# Tackle/bait shop recommendations



## a-baum (Jan 13, 2010)

I live in SE PA but will be surf fishing quite a bit this summer along the DE beaches. Can someone recommend me a good shop along Rt 1 somewhere in DE?

I will need a rod/reel setup, terminal tackle, and bait on a regular basis. I like to shop local for this kind of stuff so I would appreciate any input on places that have a good selection of gear and friendly guys to get advice/tips from.


----------



## chesapeakecarper (Aug 22, 2003)

Don't know if this is too far off your route but Taylored Tackle in Seaford is my regular stop...

Taylored Tackle 
27147 Seaford Rd
Seaford, DE 19973
302-629-9017


----------



## surfnsam (Apr 28, 2008)

there's Henlopen B&T on rt 9 in Lewes, Bill's B&T on rt 1 in rebobeth and Old Inlet B&T on rt 1 by IRI/ there are more depending where you are going to fish. i've used these guys for 25 yrs and they are friendly and willing to help


----------



## hengstthomas (Mar 11, 2006)




----------



## markedwards (Jan 29, 2001)

i agree with surfnsam and normark any of them are good and i'll add hook,line and sinker. and the baitshop at henlopen pier. come to think of i can't think of a bad shop down there. if you want to veer of of rt 1 there is capt bones just south of the canal just take the middletown/odessa exit and turn right on rt 13 and its about a mile down on the left and then its just as easy to get back on rt 1 south.


----------



## Kwesi W. (Apr 14, 2006)

I personally like Bill's and Old Inlet.. If you go to anyone of them trying to buy a rod\reel combo you will pay WAAAAY to much... You're better off ordering from bass pro or cabelas... I have seen $150 combo's sell for $250 in those shops..


----------



## surfnsam (Apr 28, 2008)

yeah i wouldn't but a rod or reel from them, you can find better deals, althow Bills has a clearance sale in early spring with some good deals. and there's more, old salt in Lewes also Lewes harbor marina.


----------



## hengstthomas (Mar 11, 2006)

kmw21230 said:


> If you go to anyone of them trying to buy a rod\reel combo you will pay WAAAAY to much... You're better off ordering from bass pro or cabelas... I have seen $150 combo's sell for $250 in those shops..
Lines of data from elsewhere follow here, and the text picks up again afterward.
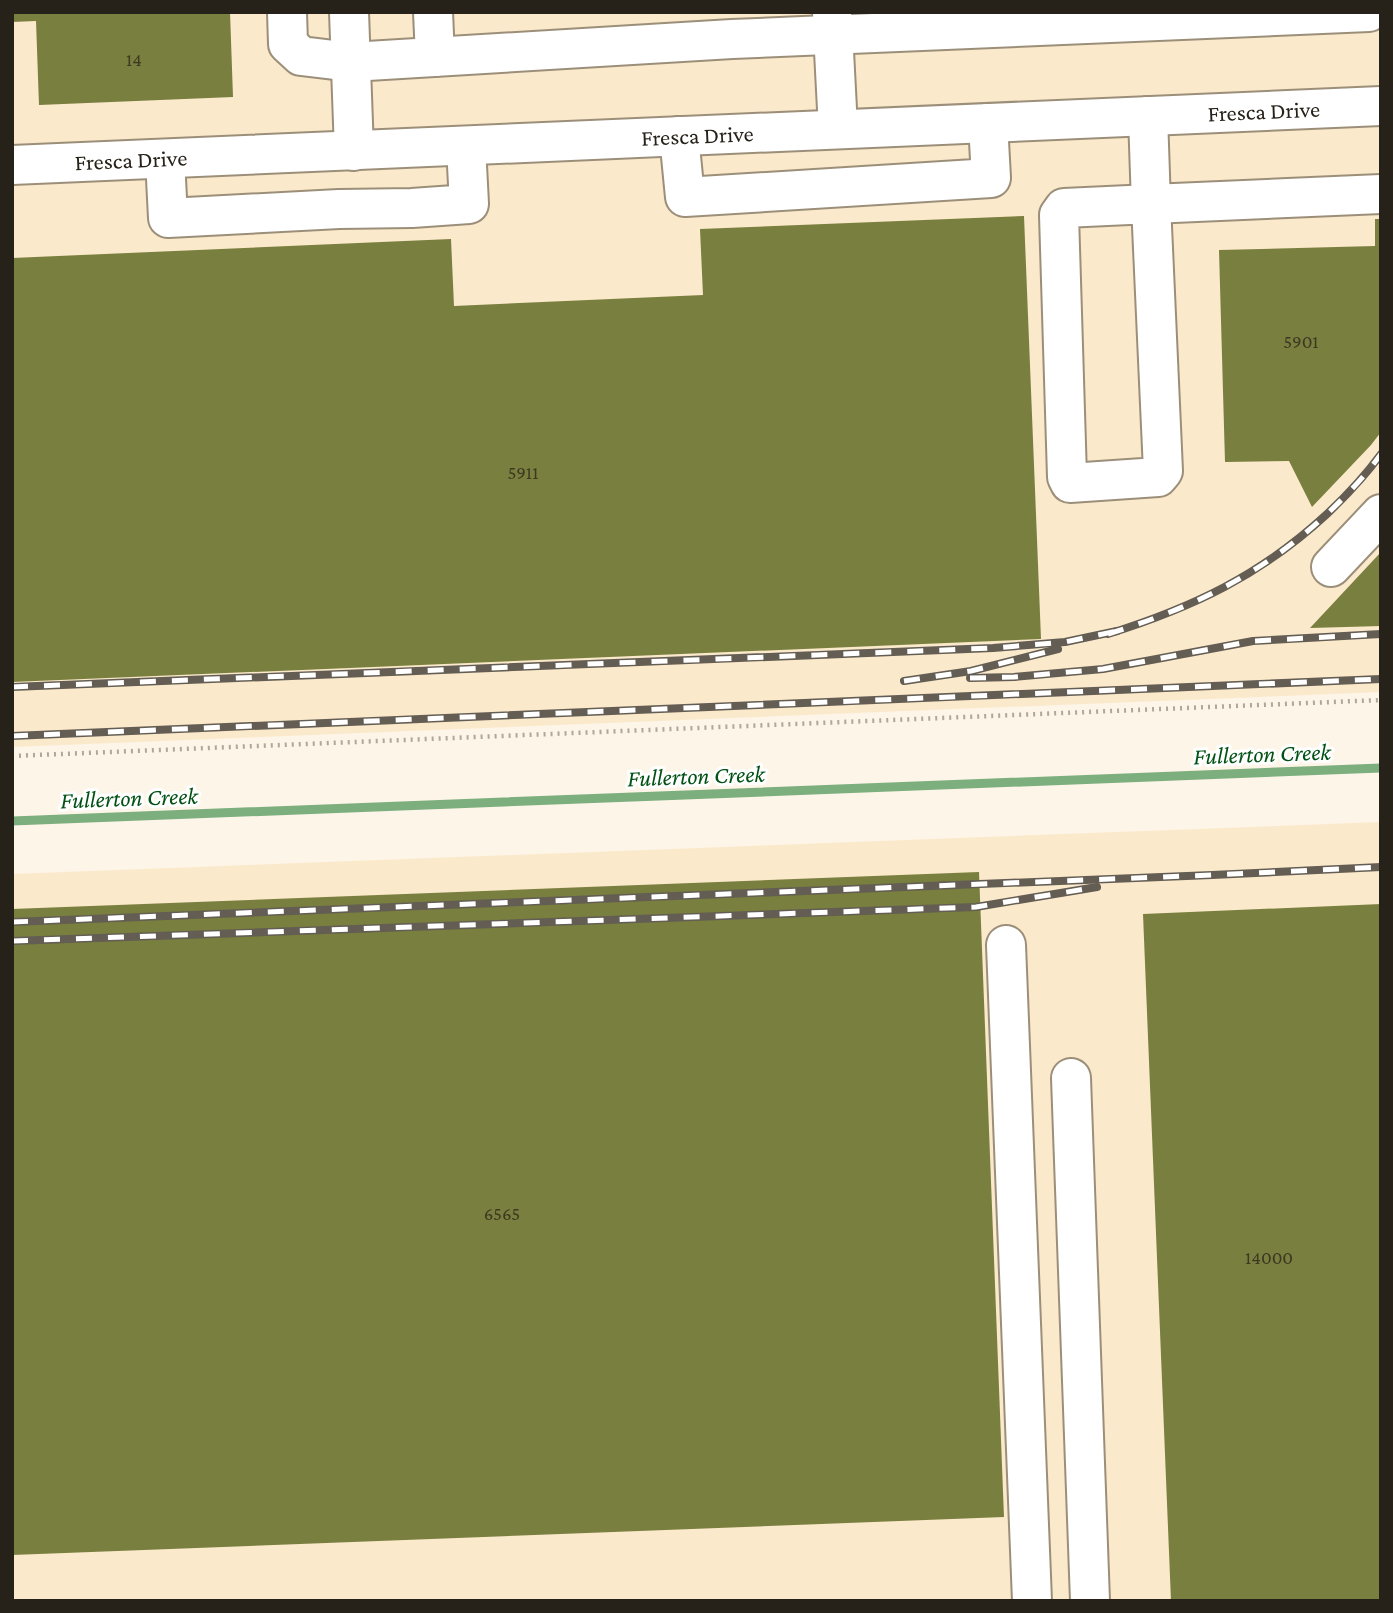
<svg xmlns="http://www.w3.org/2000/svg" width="1393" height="1613" font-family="'Crimson Pro',serif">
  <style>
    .built { fill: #fbe9cb }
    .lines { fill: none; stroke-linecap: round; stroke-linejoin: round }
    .stream { stroke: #7cae7e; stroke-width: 9 }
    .building { fill: #797f3f }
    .minor-casing { stroke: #9c8f7a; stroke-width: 42 }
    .path { stroke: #aea79b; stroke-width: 4.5; stroke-dasharray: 2 5; stroke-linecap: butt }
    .minor { stroke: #fff; stroke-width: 38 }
    .rail-casing { stroke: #635d53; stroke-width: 8 }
    .rail { stroke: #fff; stroke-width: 5; stroke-dasharray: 16; stroke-linecap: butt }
    .labels { text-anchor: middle; stroke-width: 6; stroke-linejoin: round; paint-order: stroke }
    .number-label { font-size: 19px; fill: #3c3922 }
    .street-label { font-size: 23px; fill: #272219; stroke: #fff }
    .water-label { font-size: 24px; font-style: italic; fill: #005113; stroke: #fff }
  </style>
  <rect width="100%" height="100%" fill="#fdf5e7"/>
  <g class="built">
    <polygon points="12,12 1381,12 1381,692 12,747"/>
    <polygon points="1381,822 1381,1601 12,1601 12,874"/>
  </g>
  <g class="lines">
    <polyline class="stream" points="12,821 1381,768"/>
  </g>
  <g class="building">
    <polygon points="12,12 230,12 233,97 39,105 36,21 12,22"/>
    <polygon points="1024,216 1041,639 12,682 12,258 451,239 454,306 703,295 700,229"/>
    <polygon points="1375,219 1381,219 1381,432 1371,445 1312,507 1289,461 1225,462 1219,250 1375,246"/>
    <polygon points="1381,552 1381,626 1310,628"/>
    <polygon points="979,872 1004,1517 12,1555 12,909"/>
    <polygon points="1381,904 1381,1601 1171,1601 1143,914"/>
  </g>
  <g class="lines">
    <g class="minor-casing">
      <g id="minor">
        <polyline points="287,12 288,44 301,56 351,62 732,39 1369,12"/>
        <polyline points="349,12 354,151"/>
        <polyline points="433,12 435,57"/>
        <polyline points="832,12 838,129"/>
        <polyline points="1148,116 1151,204 1381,194"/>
        <polyline points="679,136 685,197 991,178 988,123"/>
        <polyline points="165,159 168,218 339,209 412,208 469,204 466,146"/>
        <path id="s1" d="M12,165l1369,-59"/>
        <polygon points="1151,204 1163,471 1158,477 1070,483 1067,477 1059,215 1064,208"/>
        <polyline points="1331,567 1381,514"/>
        <polyline points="1006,945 1032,1601"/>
        <polyline points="1071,1078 1090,1601"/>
      </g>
    </g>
    <polyline class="path" points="12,756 1381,700"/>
    <use href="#minor" class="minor"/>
    <g class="rail-casing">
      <g id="rail">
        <path d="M1108,634c86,-27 153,-59 219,-120 19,-18 38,-38 54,-60"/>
        <polyline points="970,678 1014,677 1103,669 1253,641 1381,634"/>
        <polyline points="904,681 971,671 1058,649"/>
        <polyline points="12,687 993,648 1065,642 1117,631"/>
        <polyline points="12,736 1381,679"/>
        <polyline points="12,922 1212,875 1381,867"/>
        <polyline points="12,941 976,907 1097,887"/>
      </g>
    </g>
    <use href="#rail" class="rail"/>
  </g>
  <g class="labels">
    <g class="number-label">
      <text x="134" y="66">14</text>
      <text x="1301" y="348">5901</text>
      <text x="523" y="479">5911</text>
      <text x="502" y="1220">6565</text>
      <text x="1269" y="1264">14000</text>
    </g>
    <g class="street-label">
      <text dy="8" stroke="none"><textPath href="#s1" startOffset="1253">Fresca Drive</textPath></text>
      <text dy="8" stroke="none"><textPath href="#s1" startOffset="686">Fresca Drive</textPath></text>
      <text dy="8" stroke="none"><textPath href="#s1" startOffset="119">Fresca Drive</textPath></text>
    </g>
    <g class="water-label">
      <text transform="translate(1262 754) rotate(-2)" y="8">Fullerton Creek</text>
      <text transform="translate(696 776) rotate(-2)" y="8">Fullerton Creek</text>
      <text transform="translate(129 798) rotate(-2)" y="8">Fullerton Creek</text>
    </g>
  </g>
  <rect width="1393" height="1613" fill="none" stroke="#272219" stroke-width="28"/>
</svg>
I have to disagree with the WAAAAY too much part . You might pay more but tell me which tackle shops dont inflate prices ? I also want to let you know that at Bills if you buy a reel you have 1 year to return it if you have issues .. NO questions asked !
IMO if your buying a "Combo" you arent that good of a fisherman .
The reels alone are pretty close in price at both Cabelas and Bass Pro not much different at Bills or Old Inlet.

(I do not work for Bills)


----------



## surfnsam (Apr 28, 2008)

calm down Normark, just because someone buys a "combo" doesn't mean they can''t fish. you don't need a 1000.00 reel with a 900.00 rod to catch fish.


----------



## hengstthomas (Mar 11, 2006)

surfnsam said:


> calm down Normark, just because someone buys a "combo" doesn't mean they can''t fish. you don't need a 1000.00 reel with a 900.00 rod to catch fish.


Oh I am calm but dont put words in my mouth .. I never said you need anything to fish or that a combo cant catch a fish.. Most guys who fish a lot dont buy combos .. They put together whats comfortable for them . Everyone has different needs and IMO combos are for the FWF and those with less experience .


----------



## surfnsam (Apr 28, 2008)

i'm sorry Normark i'll use your words " if your buying a combo you aren't that good of a fisherman ". shimano, daiwa, fin nor, quantum etc. all put together very nice combos that feel good, work well and are balanced. what makes a "good" fisherman, some one who has the most expensive equipment but doesn't know how to use it or the guy with a K-mart rod/reel with bws and chicken livers catching fish right and left? just my opinion


----------



## hengstthomas (Mar 11, 2006)

surfnsam said:


> just my opinion


As this was mine .



surfnsam said:


> " if your buying a combo you aren't that good of a fisherman ".


----------